In January 2018, ASWJ was integrated into Galmudug. As a result, Dusamareb became the capital of Galmudug in both name and reality. In February 2020, when a new president was elected in Garmdug, ASWJ reacted it, and fierce fighting broke out in Dusamareb. This ultimately led to the dissolution of ASWJ.

==Demographics==
As of 2016 the broader Dusmareb District had a population of 390,407 inhabitants. Dusamareb has a large population of pastoralists.

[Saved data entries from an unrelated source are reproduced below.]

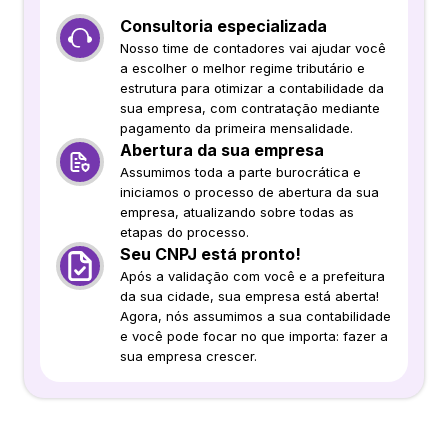
Consultoria especializada
Nosso time de contadores vai ajudar você
a escolher o melhor regime tributário e
estrutura para otimizar a contabilidade da
sua empresa, com contratação mediante
pagamento da primeira mensalidade.
Abertura da sua empresa
Assumimos toda a parte burocrática e
iniciamos o processo de abertura da sua
empresa, atualizando sobre todas as
etapas do processo.
Seu CNPJ está pronto!
Após a validação com você e a prefeitura
da sua cidade, sua empresa está aberta!
Agora, nós assumimos a sua contabilidade
e você pode focar no que importa: fazer a
sua empresa crescer.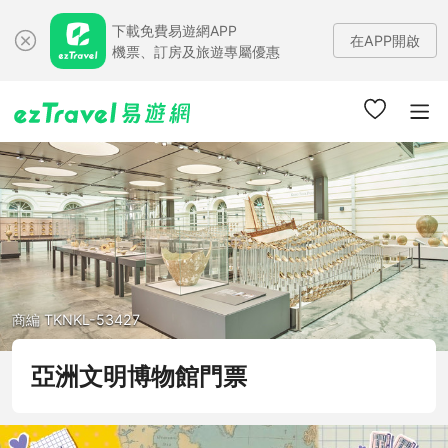
下載免費易遊網APP
在APP開啟
機票、訂房及旅遊專屬優惠
商編 TKNKL-53427
亞洲文明博物館門票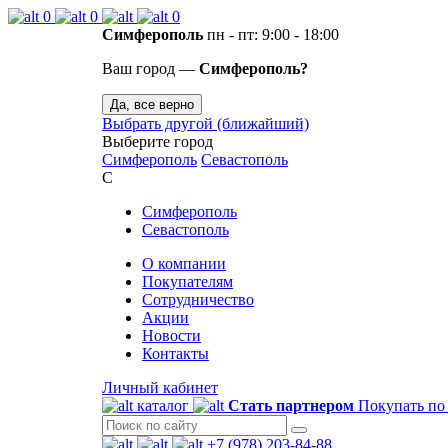
0
0
0
Симферополь
пн - пт: 9:00 - 18:00
Ваш город —
Симферополь?
Да, все верно
Выбрать другой (ближайший)
Выберите город
Симферополь
Севастополь
С
Симферополь
Севастополь
О компании
Покупателям
Сотрудничество
Акции
Новости
Контакты
Личный кабинет
каталог
Стать партнером
Покупать по
+7 (978) 203-84-88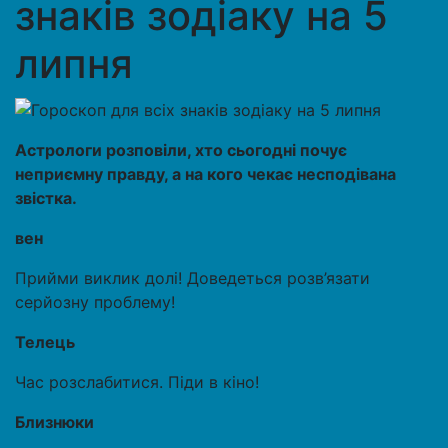
знаків зодіаку на 5
липня
Астрологи розповіли, хто сьогодні почує
неприємну правду, а на кого чекає несподівана
звістка.
вен
Прийми виклик долі! Доведеться розв’язати
серйозну проблему!
Телець
Час розслабитися. Піди в кіно!
Близнюки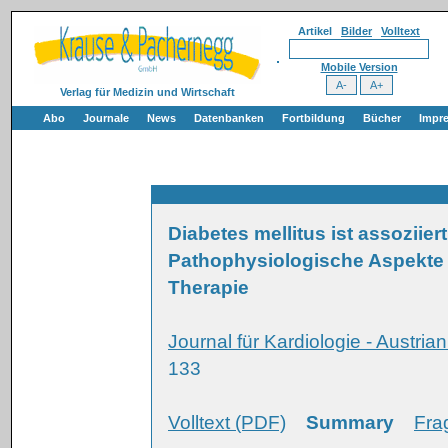
Artikel
Bilder
Volltext
Mobile Version
Verlag für Medizin und Wirtschaft
Abo
Journale
News
Datenbanken
Fortbildung
Bücher
Impr
Diabetes mellitus ist assoziie
Pathophysiologische Aspekte 
Therapie
Journal für Kardiologie - Austria
133
Volltext (PDF)
Summary
Fra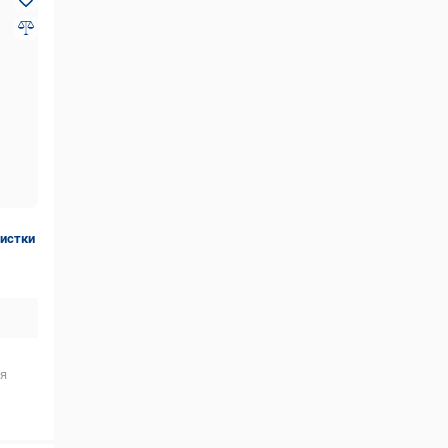
истки
я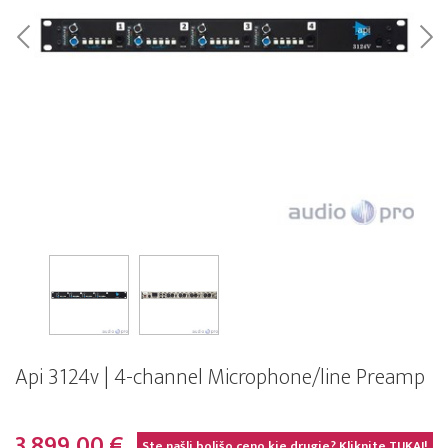
Api 3124v | 4-channel Microphone/line Preamp
3.899,00 €
Ste našli boljšo ceno kje drugje? Kliknite
TUKAJ!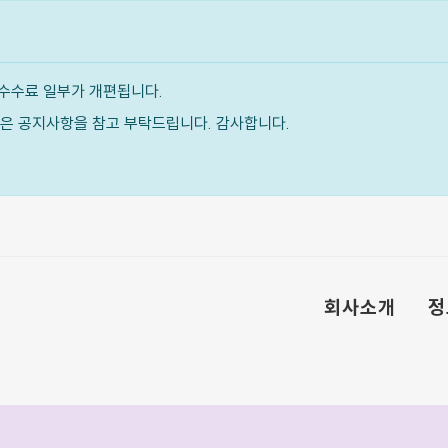
수수료 일부가 개편됩니다.
내용은 공지사항을 참고 부탁드립니다. 감사합니다.
회사소개
정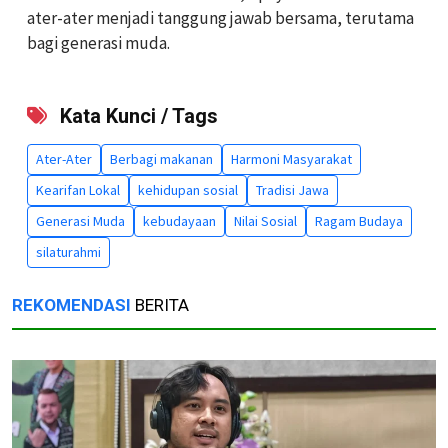
ater-ater menjadi tanggung jawab bersama, terutama
bagi generasi muda.
Kata Kunci / Tags
Ater-Ater
Berbagi makanan
Harmoni Masyarakat
Kearifan Lokal
kehidupan sosial
Tradisi Jawa
Generasi Muda
kebudayaan
Nilai Sosial
Ragam Budaya
silaturahmi
REKOMENDASI
BERITA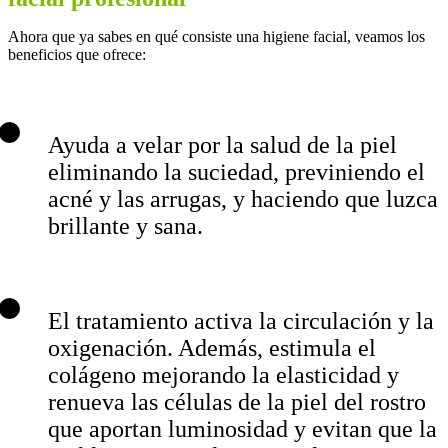
Ahora que ya sabes en qué consiste una higiene facial, veamos los
beneficios que ofrece:
Ayuda a velar por la salud de la piel
eliminando la suciedad, previniendo el
acné y las arrugas, y haciendo que luzca
brillante y sana.
El tratamiento activa la circulación y la
oxigenación. Además, estimula el
colágeno mejorando la elasticidad y
renueva las células de la piel del rostro
que aportan luminosidad y evitan que la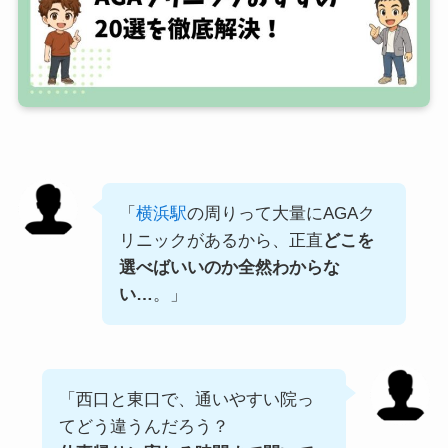
「
横浜駅
の周りって大量にAGAク
リニックがあるから、正直
どこを
選べばいいのか全然わからな
い…
。」
「西口と東口で、通いやすい院っ
てどう違うんだろう？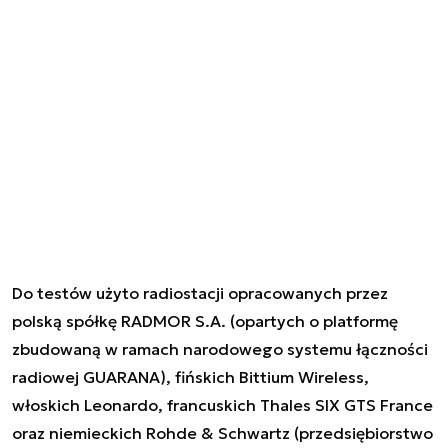
Do testów użyto radiostacji opracowanych przez
polską spółkę RADMOR S.A. (opartych o platformę
zbudowaną w ramach narodowego systemu łączności
radiowej GUARANA), fińskich Bittium Wireless,
włoskich Leonardo, francuskich Thales SIX GTS France
oraz niemieckich Rohde & Schwartz (przedsiębiorstwo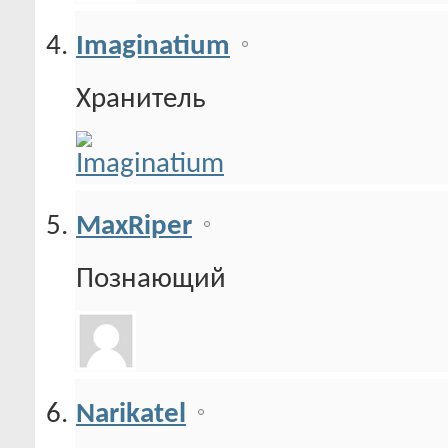
Imaginatium
Хранитель
MaxRiper
Познающий
Narikatel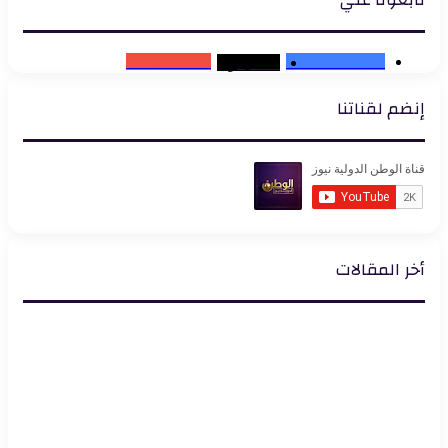
Subscribers
0
102K
followers
0
متابعون
إنضم لقناتنا
أخر المقالات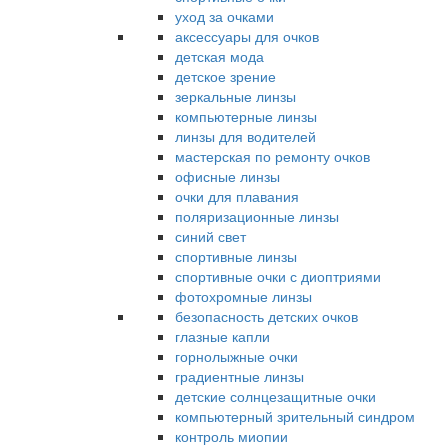
уход за очками
аксессуары для очков
детская мода
детское зрение
зеркальные линзы
компьютерные линзы
линзы для водителей
мастерская по ремонту очков
офисные линзы
очки для плавания
поляризационные линзы
синий свет
спортивные линзы
спортивные очки с диоптриями
фотохромные линзы
безопасность детских очков
глазные капли
горнолыжные очки
градиентные линзы
детские солнцезащитные очки
компьютерный зрительный синдром
контроль миопии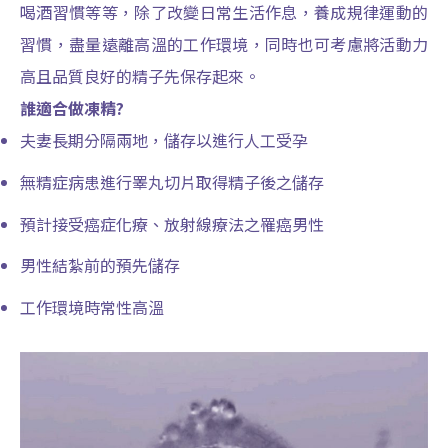
喝酒習慣等等，除了改變日常生活作息，養成規律運動的
習慣，盡量遠離高溫的工作環境，同時也可考慮將活動力
高且品質良好的精子先保存起來。
誰適合做凍精?
夫妻長期分隔兩地，儲存以進行人工受孕
無精症病患進行睪丸切片取得精子後之儲存
預計接受癌症化療、放射線療法之罹癌男性
男性結紮前的預先儲存
工作環境時常性高溫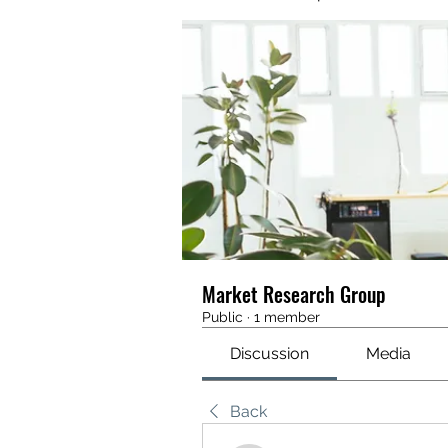
Market Research Group
Public
·
1 member
Discussion
Media
Back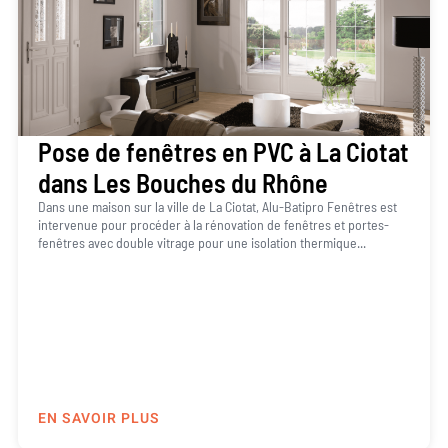
Pose de fenêtres en PVC à La Ciotat
dans Les Bouches du Rhône
Dans une maison sur la ville de La Ciotat, Alu-Batipro Fenêtres est
intervenue pour procéder à la rénovation de fenêtres et portes-
fenêtres avec double vitrage pour une isolation thermique...
EN SAVOIR PLUS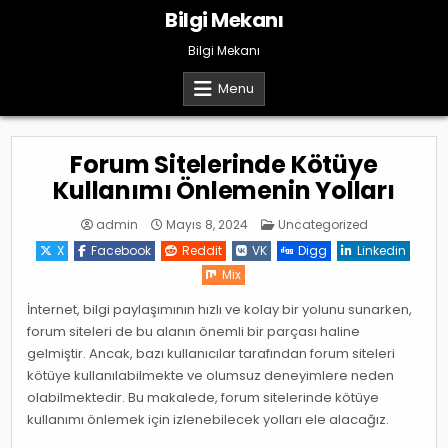
Skip
Bilgi Mekanı
to
content
Bilgi Mekanı
Menu
Forum Sitelerinde Kötüye
Kullanımı Önlemenin Yolları
Posted
admin
Mayıs 8, 2024
Uncategorized
in
X
Facebook
Reddit
VK
Digg
Linkedin
Mix
İnternet, bilgi paylaşımının hızlı ve kolay bir yolunu sunarken,
forum siteleri de bu alanın önemli bir parçası haline
gelmiştir. Ancak, bazı kullanıcılar tarafından forum siteleri
kötüye kullanılabilmekte ve olumsuz deneyimlere neden
olabilmektedir. Bu makalede, forum sitelerinde kötüye
kullanımı önlemek için izlenebilecek yolları ele alacağız.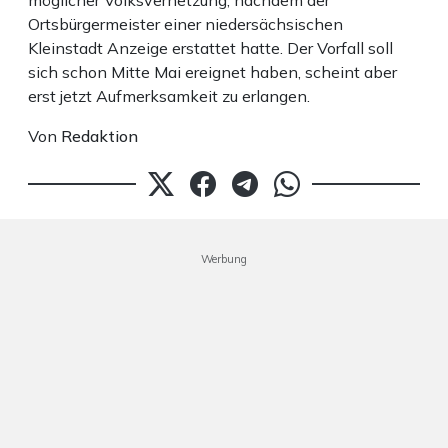
möglicher Volksverhetzung, nachdem der
Ortsbürgermeister einer niedersächsischen
Kleinstadt Anzeige erstattet hatte. Der Vorfall soll
sich schon Mitte Mai ereignet haben, scheint aber
erst jetzt Aufmerksamkeit zu erlangen.
Von
Redaktion
Werbung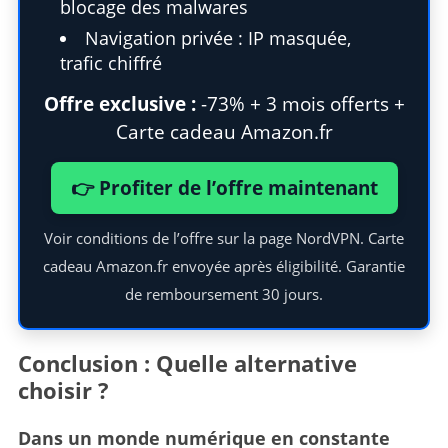
blocage des malwares
Navigation privée : IP masquée,
trafic chiffré
Offre exclusive :
-73% + 3 mois offerts +
Carte cadeau Amazon.fr
👉 Profiter de l’offre maintenant
Voir conditions de l’offre sur la page NordVPN. Carte
cadeau Amazon.fr envoyée après éligibilité. Garantie
de remboursement 30 jours.
Conclusion : Quelle alternative
choisir ?
Dans un monde numérique en constante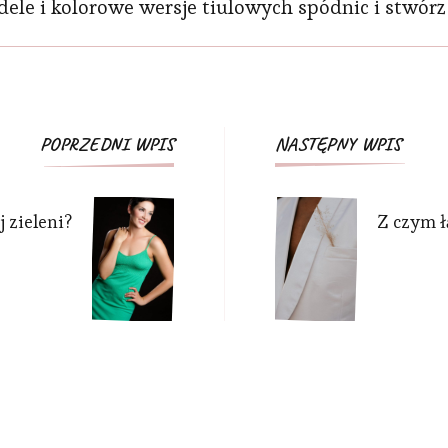
le i kolorowe wersje tiulowych spódnic i stwórz id
Nawigacja
POPRZEDNI WPIS
NASTĘPNY WPIS
wpisu
 zieleni?
Z czym ł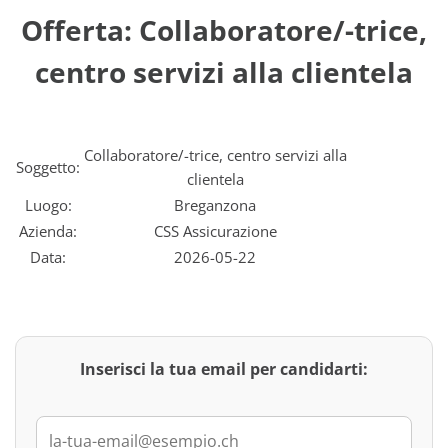
Offerta: Collaboratore/-trice,
centro servizi alla clientela
Collaboratore/-trice, centro servizi alla
Soggetto:
clientela
Luogo:
Breganzona
Azienda:
CSS Assicurazione
Data:
2026-05-22
Inserisci la tua email per candidarti:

This area is known for the rivalry between the Habar Gidir/Ayr and Duduble sub-clans of the Hawiye/Hiraab clan.

==Education==
There are many universities located across the city, the most prominent one being Dusmareb University which provides undergraduate degrees.

==Notable residents==
- Dr. Abdiqasim Salad Hassan - 5th President of Somalia
- Abdiweli Mohamed Ali Gaas - 15th Prime Minister of Somalia and Former President of Puntland
- Abdi Farah Shirdon – 16th Prime Minister of Somalia
- Ahmed Abdisalam Adan - Former Deputy of Prime Minister of Somalia
- Sheikh Mohamed Shakir - Former Chief Minister of Galmudug
- Magool - Famous Somali singer
- Hassan Dahir Aweys - Former Somali Military colonel and Former leader of Hizbul Islam
- Aden Hashi Farah Aero - Former Leader of Al-Shabaab
- Mahad Mohamed Salad - Somali senator and Former Minister of Presidential Affairs.